When a healthcare provider orders a genetic or genomic test for a patient, the patient’s sample (blood, saliva, or tissue) is sent to a genetic testing laboratory, and then a report comes back indicating the presence or absence of genetic variants in the patient sample. These variants are categorized by the laboratory for their likelihood to contribute to disease or to be drug targets, and different laboratories often report different interpretations for the same genetic variants. Depending upon which test and laboratory is used for a test, a patient may or may not have a major surgery, or may or may not be put on a precision medicine drug therapy. The genetic test report can have a huge influence on the patient’s medical treatment plan and often informs irreversible treatments.
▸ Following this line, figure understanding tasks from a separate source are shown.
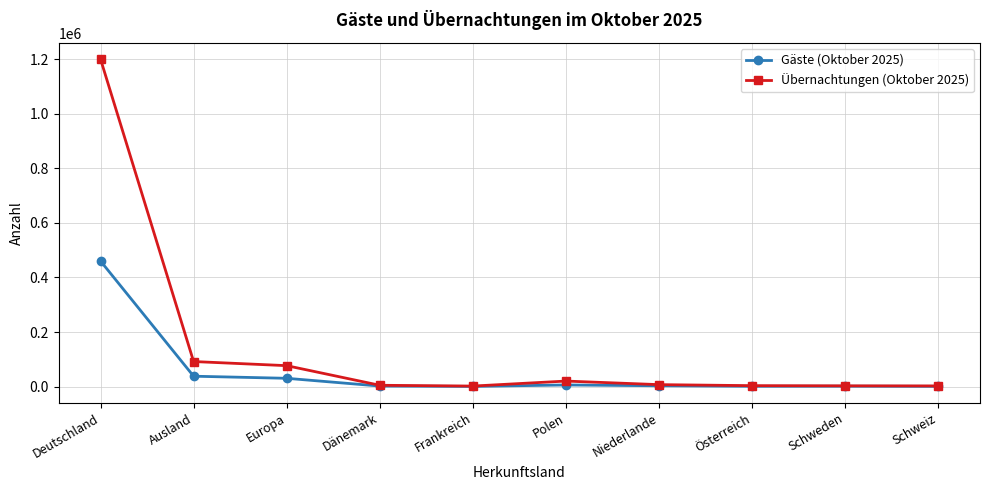

At which category does Übernachtungen (Oktober 2025) reach its first local peak?

Polen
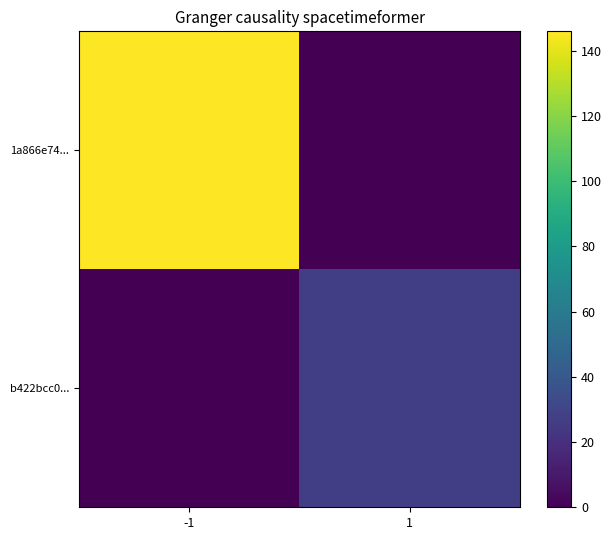

The value of 1a866e74... at 1 is 0. True or false?

True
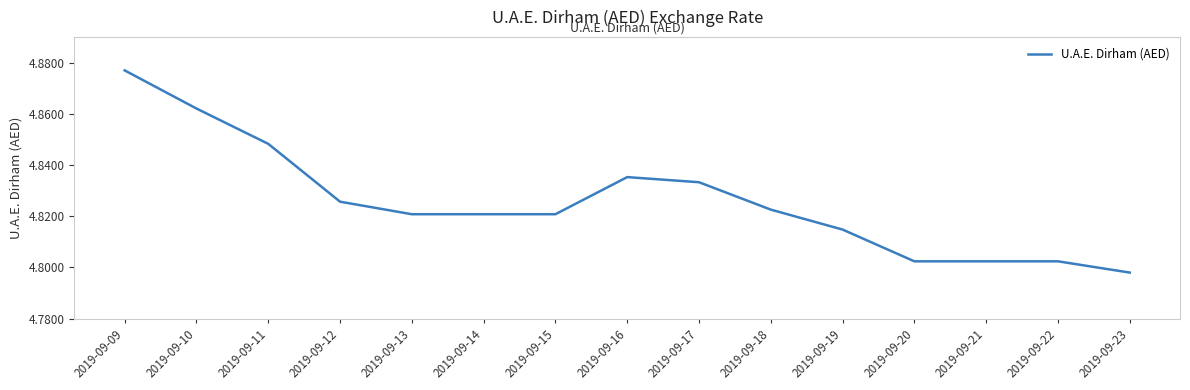

The value at 2019-09-20 is 7.8. True or false?

False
But what goes on at the lab between the healthcare provider sending in the patient sample and receiving the report? Unlike other medical tests that measure levels of a substance or simply detect certain chemicals and hormones, genetic testing is much more complex. This complexity includes not just strict science, but also medical art. In genetic or genomic testing, most often there are three main stages. First, DNA is isolated from the sample and sequenced to determine the exact order of DNA bases. Although sequencing technologies continue to progress, it is not yet perfect. Some kinds of DNA variations are extremely difficult to detect depending on which specific technology the laboratory is using. Combining different sequencing strategies helps catch more of the difficult variants, but is also more expensive.
After the sequencing, computer algorithms, or bioinformatic algorithms, sort through the raw data to determine which parts of the DNA sequence correspond to the patient’s genes. These bioinformatic algorithms also determine where the patient’s DNA differs from a predetermined reference sequence. This step is known as variant calling. The computer creates a list of variants that need to be examined. Common variants, or genetic variations that are commonly seen in large proportions of the population and are generally assumed too common to cause disease, are automatically filtered out. Different laboratories can set different limits for what is “too common” to cause disease, or adjust their automatic filters depending on the past experience of the lab.
Next, after the sequencing and automated variant calling, a variant classification scientist looks at the patient’s results and determines how likely it is that the genetic variations will lead to an increased risk of disease, or the likelihood of each variant as a drugable target. The scientist can rely on classification guidelines, publications, and their own expert opinion. However, different laboratories use different classification rules, or have different access to clinical data sets. Even access to paid subscriptions of scientific journals and publications vary between labs. Expert opinion can also vary widely across laboratories, which is why variant classification is sometimes considered an art of medicine rather than a strict science. Some labs require more evidence than other labs when determining the clinical meaning of genetic variants, and some labs are more careful than others in determining variant impacts.
Finally, the lab report is signed out by a board certified clinical geneticist and returned back to the ordering medical provider, who meets with the patient and discusses the results.
Only a small portion of the complex steps in clinical genetic and genomic tests are regulated or receive any oversight from outside of the laboratory. Center for Genomic Interpretation has launched ELEVATEGENETICS, a suite of services for payers and other stakeholders to understand the variation that exists between laboratories and how those differences affect the value provided by the tests in these different laboratories.
Several CGI employees co-authored an invited review article which will be published in Volume 22 of the Annual Review of Genomics and Human Genetics in August 2021. The article is titled “The Science and Art of Clinical Genetic Variant Classification and Its Impact on Test Accuracy.” See the pre-print version here. The non-exhaustive review recounts the history of clinical genetic testing, discusses new models of uncertainty in genetic testing, and provides expert commentary about challenges and opportunities for the future of clinical genetic testing.